Tarefa 1 >>
Reproduza, sem alterações, uma parte da reportagem sobre a desigualdade racial no ensino superior: comece nas palavras "Após uma trajetória" e pare depois de "com diploma universitário.".
Tarefa 2 >>
Escreva a continuação da reportagem sobre a desigualdade racial no ensino superior, partindo da última frase apresentada.

Trecho para leitura >>
● ● ●
Queda da desigualdade racial no ensino superior perde fôlego

Cenário fica visível na atualização do Índice Folha de Equilíbrio Racial

Folhapress Folhapress -
Queda da desigualdade racial no ensino superior perde fôlego
Realizado nos dias 13 e 20 de outubro, Enem pode ser a porta para reduzir a disparidade. (Foto: Bruno Santos/Folhapress)

Após uma trajetória de melhora significativa, a queda da desigualdade entre brancos e negros com ensino superior dá sinais de que perdeu fôlego.

O cenário fica visível na atualização do Ifer (Índice Folha de Equilíbrio Racial).

A ferramenta foi criada pelos economistas Michael França, Sergio Firpo e Alysson Portella, do Insper, para medir a exclusão de pretos e pardos em estratos privilegiados, como a fatia da população com diploma universitário.
● ● ●
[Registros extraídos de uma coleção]

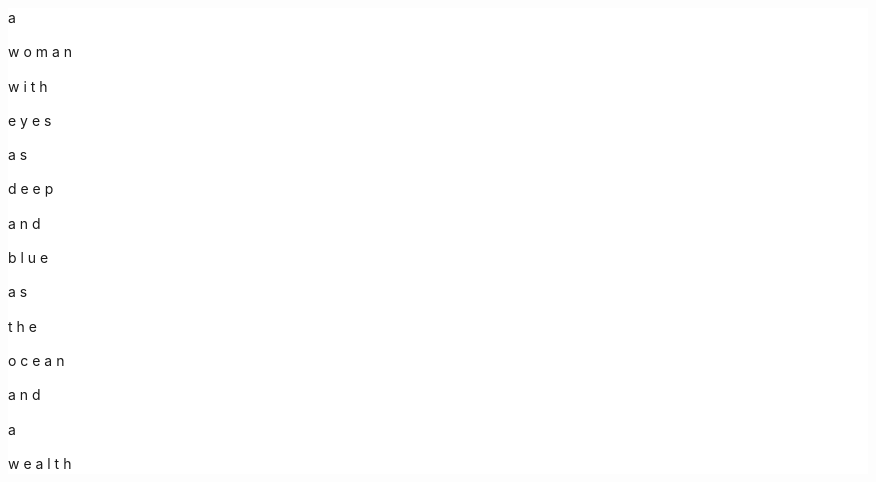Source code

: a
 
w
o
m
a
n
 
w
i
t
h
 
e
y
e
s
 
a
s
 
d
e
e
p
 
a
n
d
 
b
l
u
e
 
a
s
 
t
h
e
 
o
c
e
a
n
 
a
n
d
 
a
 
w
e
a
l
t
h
● ● ●
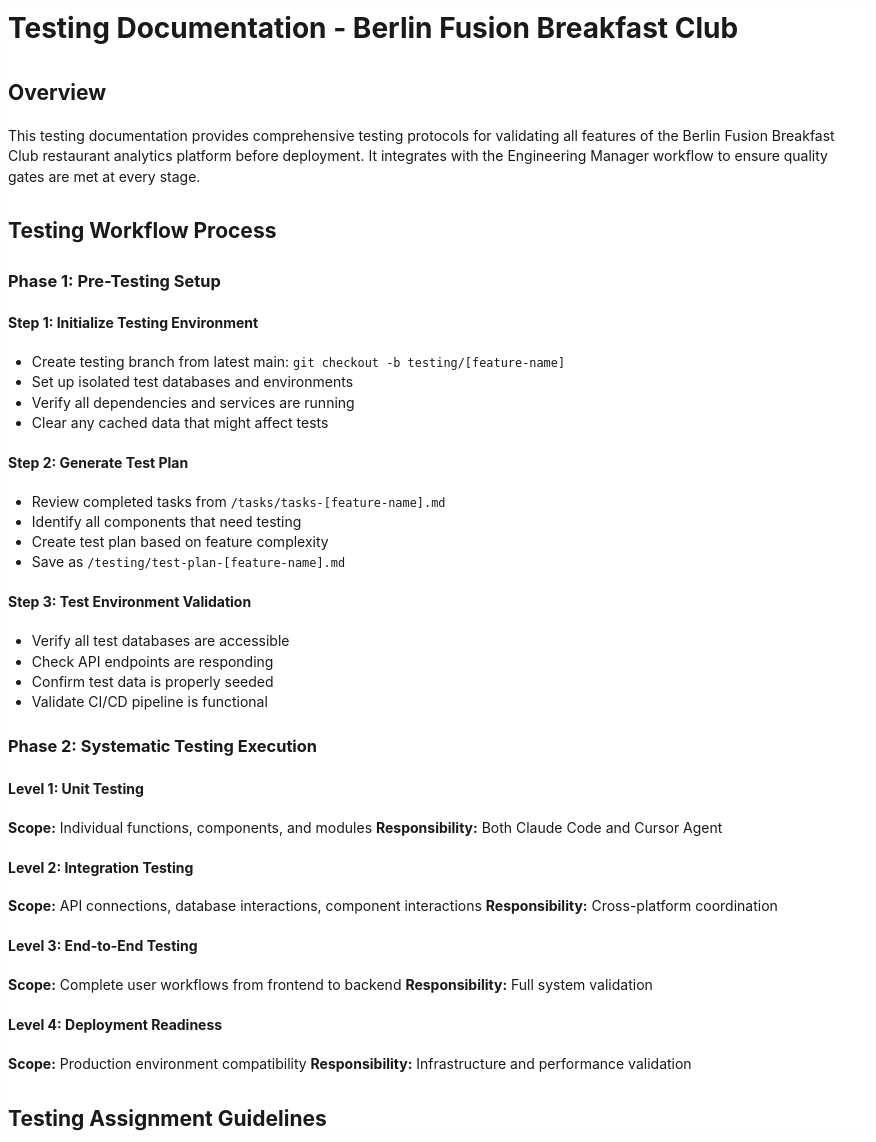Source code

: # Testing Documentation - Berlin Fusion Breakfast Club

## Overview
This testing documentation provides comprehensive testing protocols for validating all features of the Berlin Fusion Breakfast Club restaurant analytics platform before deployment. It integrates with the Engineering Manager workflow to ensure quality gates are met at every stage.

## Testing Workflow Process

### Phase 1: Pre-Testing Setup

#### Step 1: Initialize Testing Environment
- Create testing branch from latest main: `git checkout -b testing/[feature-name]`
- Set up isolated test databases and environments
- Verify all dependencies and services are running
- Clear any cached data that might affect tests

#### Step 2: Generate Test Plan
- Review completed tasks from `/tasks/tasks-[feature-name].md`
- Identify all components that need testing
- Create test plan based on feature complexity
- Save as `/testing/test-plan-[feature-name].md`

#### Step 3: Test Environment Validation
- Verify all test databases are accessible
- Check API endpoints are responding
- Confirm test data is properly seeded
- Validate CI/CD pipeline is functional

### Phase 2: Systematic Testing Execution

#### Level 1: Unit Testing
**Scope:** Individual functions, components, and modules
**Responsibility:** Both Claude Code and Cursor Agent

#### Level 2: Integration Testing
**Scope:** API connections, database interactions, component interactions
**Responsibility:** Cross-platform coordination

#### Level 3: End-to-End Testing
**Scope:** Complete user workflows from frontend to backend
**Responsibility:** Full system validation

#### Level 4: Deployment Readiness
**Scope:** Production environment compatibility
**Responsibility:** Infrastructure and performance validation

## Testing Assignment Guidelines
● ● ●
Resposta 1 >>
Após uma trajetória de melhora significativa, a queda da desigualdade entre brancos e negros com ensino superior dá sinais de que perdeu fôlego.

O cenário fica visível na atualização do Ifer (Índice Folha de Equilíbrio Racial).

A ferramenta foi criada pelos economistas Michael França, Sergio Firpo e Alysson Portella, do Insper, para medir a exclusão de pretos e pardos em estratos privilegiados, como a fatia da população com diploma universitário.

Resposta 2 >>
Em educação, o parâmetro dessa conta é a proporção de negros de 30 anos ou mais com nível superior completo em relação à sua representação na população, de acordo com a PNAD (Pesquisa Nacional por Amostra de Domicílios), do IBGE.

De 2012 a 2018, período de avanço significativo no componente educacional do Ifer, a melhora no índice foi de 2,8% ao ano. A partir de 2018, a redução do desequilíbrio racial continuou a ocorrer, mas a uma velocidade menor, de 1,6% ao ano.

Considerando-se o ritmo de melhora no índice de 2001 a 2021, a projeção é que só se chegue a um patamar de relativo equilíbrio na população em 16 anos. Já o nível de total equidade só deve ser alcançado em 34 anos.

Ao longo das últimas duas décadas, houve significativo avanço no acesso da população negra ao ensino superior, fruto de múltiplos fatores, como melhora nas taxas de conclusão do ensino médio, expansão das vagas em universidades, programas como Fies e Prouni e cotas raciais nas instituições públicas.

Ainda assim, permanece um abismo.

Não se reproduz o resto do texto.